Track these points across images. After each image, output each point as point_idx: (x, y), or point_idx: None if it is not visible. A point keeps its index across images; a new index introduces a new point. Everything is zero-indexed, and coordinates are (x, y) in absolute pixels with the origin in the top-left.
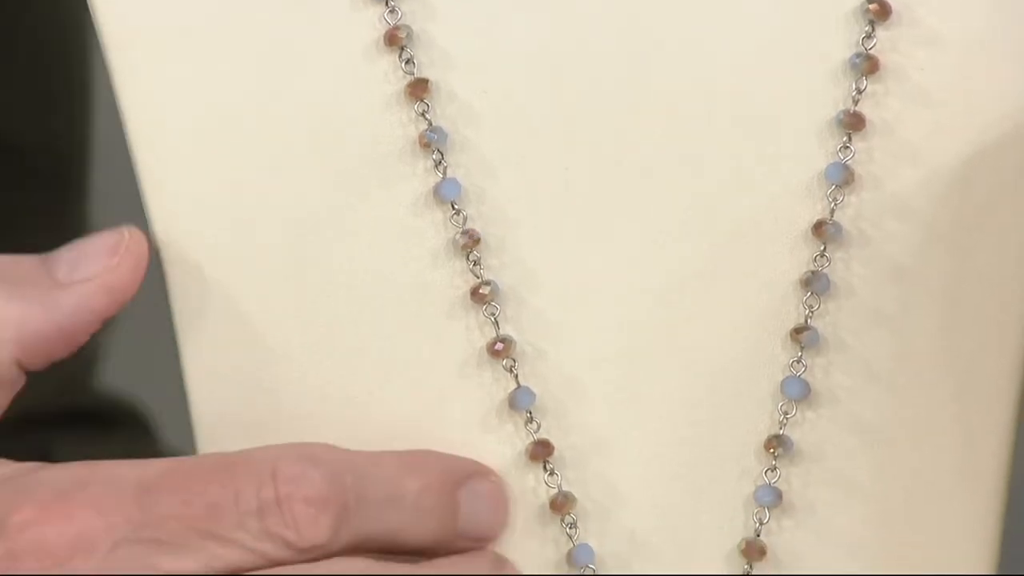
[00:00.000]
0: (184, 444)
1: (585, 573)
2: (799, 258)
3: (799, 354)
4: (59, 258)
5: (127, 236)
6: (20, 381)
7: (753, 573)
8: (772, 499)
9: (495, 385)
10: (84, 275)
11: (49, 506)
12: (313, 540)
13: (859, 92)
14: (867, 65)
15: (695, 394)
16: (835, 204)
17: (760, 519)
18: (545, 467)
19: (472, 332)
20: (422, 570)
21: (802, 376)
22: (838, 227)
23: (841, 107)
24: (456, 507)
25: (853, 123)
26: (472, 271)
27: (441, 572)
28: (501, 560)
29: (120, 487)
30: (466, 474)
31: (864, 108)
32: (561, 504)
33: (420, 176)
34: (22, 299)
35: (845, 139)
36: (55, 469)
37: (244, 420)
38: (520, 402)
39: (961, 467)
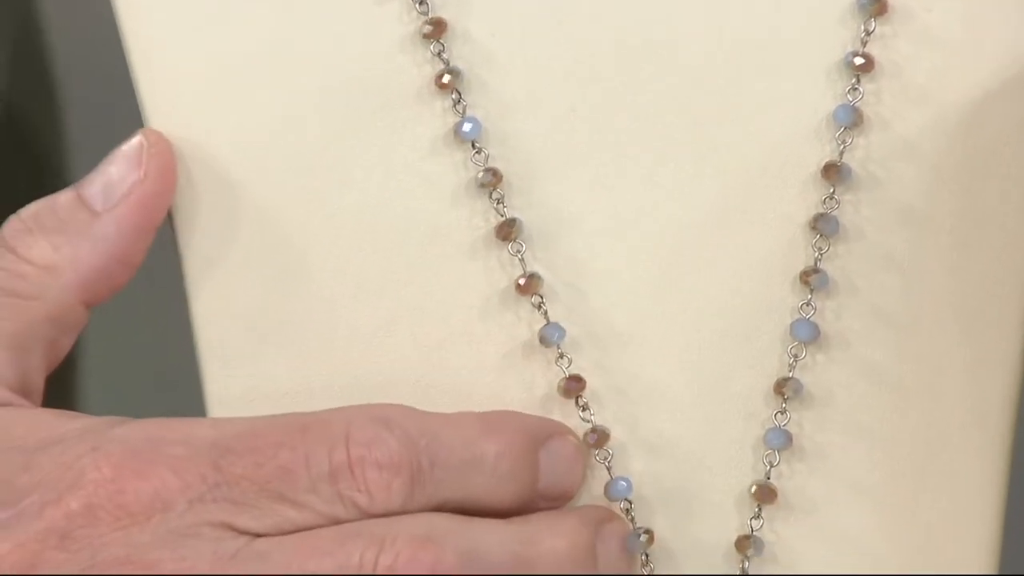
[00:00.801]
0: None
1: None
2: (808, 200)
3: (809, 297)
4: (91, 187)
5: (146, 142)
6: (84, 320)
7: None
8: (782, 442)
9: (518, 325)
10: (118, 196)
11: (126, 464)
12: (385, 505)
13: (867, 34)
14: (875, 7)
15: (705, 336)
16: (844, 146)
17: (770, 462)
18: (578, 402)
19: (493, 273)
20: (515, 525)
21: (811, 319)
22: (847, 169)
23: (850, 49)
24: (536, 469)
25: (862, 65)
26: (496, 209)
27: (536, 527)
28: (606, 515)
29: (196, 447)
30: (546, 435)
31: (873, 50)
32: (598, 439)
33: (439, 116)
34: (69, 242)
35: (854, 81)
36: (131, 426)
37: (253, 358)
38: (550, 337)
39: (969, 409)
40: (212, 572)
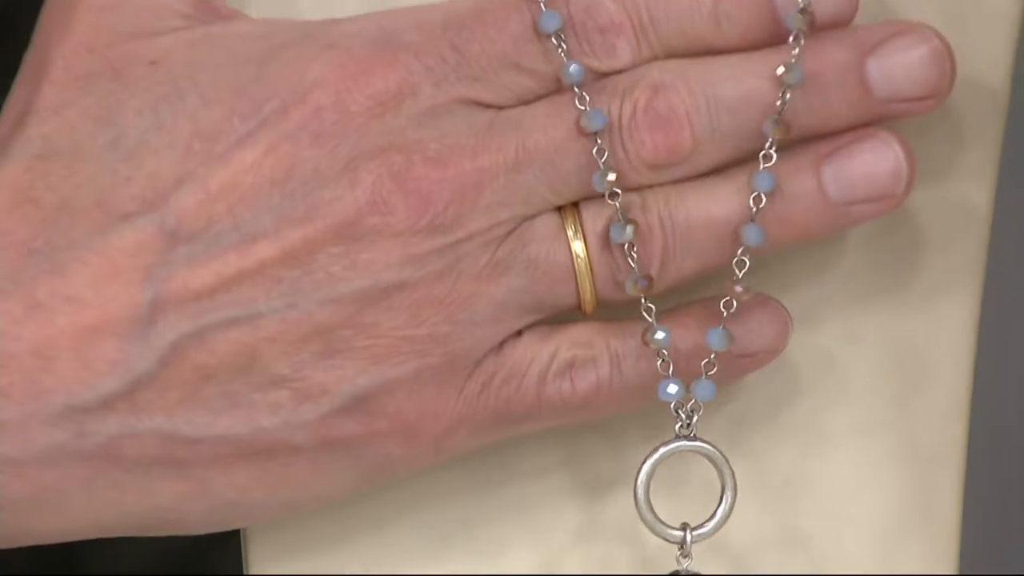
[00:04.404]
0: None
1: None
2: None
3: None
4: None
5: None
6: None
7: None
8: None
9: None
10: None
11: (368, 56)
12: (614, 66)
13: None
14: None
15: None
16: None
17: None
18: None
19: None
20: (758, 56)
21: None
22: None
23: None
24: (764, 7)
25: None
26: None
27: (787, 53)
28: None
29: (430, 30)
30: None
31: None
32: None
33: None
34: None
35: None
36: (356, 21)
37: None
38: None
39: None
40: (472, 143)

◇ ◇ ◇

What you will do ▸ Transcribe each entry above without alteration, but keep the pictures out.

Result of this task ▸
Track these points across images. After each image, output each point as point_idx: (x, y), or point_idx: None if it is not visible. A point keeps its index across images; a new index introduces a new point. Everything is zero-indexed, and coordinates are (x, y) in absolute pixels with the origin in the top-left.
[00:00.000]
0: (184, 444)
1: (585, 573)
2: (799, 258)
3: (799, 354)
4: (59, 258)
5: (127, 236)
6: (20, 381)
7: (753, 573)
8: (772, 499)
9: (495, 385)
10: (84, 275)
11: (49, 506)
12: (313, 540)
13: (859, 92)
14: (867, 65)
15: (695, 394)
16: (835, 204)
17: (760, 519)
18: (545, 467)
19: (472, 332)
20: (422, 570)
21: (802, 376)
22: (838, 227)
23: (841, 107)
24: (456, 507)
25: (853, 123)
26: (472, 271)
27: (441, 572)
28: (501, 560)
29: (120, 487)
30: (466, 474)
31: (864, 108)
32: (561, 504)
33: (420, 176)
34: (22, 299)
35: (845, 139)
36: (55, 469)
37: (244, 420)
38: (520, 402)
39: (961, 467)
[00:00.801]
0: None
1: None
2: (808, 200)
3: (809, 297)
4: (91, 187)
5: (146, 142)
6: (84, 320)
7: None
8: (782, 442)
9: (518, 325)
10: (118, 196)
11: (126, 464)
12: (385, 505)
13: (867, 34)
14: (875, 7)
15: (705, 336)
16: (844, 146)
17: (770, 462)
18: (578, 402)
19: (493, 273)
20: (515, 525)
21: (811, 319)
22: (847, 169)
23: (850, 49)
24: (536, 469)
25: (862, 65)
26: (496, 209)
27: (536, 527)
28: (606, 515)
29: (196, 447)
30: (546, 435)
31: (873, 50)
32: (598, 439)
33: (439, 116)
34: (69, 242)
35: (854, 81)
36: (131, 426)
37: (253, 358)
38: (550, 337)
39: (969, 409)
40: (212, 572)
[00:04.404]
0: None
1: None
2: None
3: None
4: None
5: None
6: None
7: None
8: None
9: None
10: None
11: (368, 56)
12: (614, 66)
13: None
14: None
15: None
16: None
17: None
18: None
19: None
20: (758, 56)
21: None
22: None
23: None
24: (764, 7)
25: None
26: None
27: (787, 53)
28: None
29: (430, 30)
30: None
31: None
32: None
33: None
34: None
35: None
36: (356, 21)
37: None
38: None
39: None
40: (472, 143)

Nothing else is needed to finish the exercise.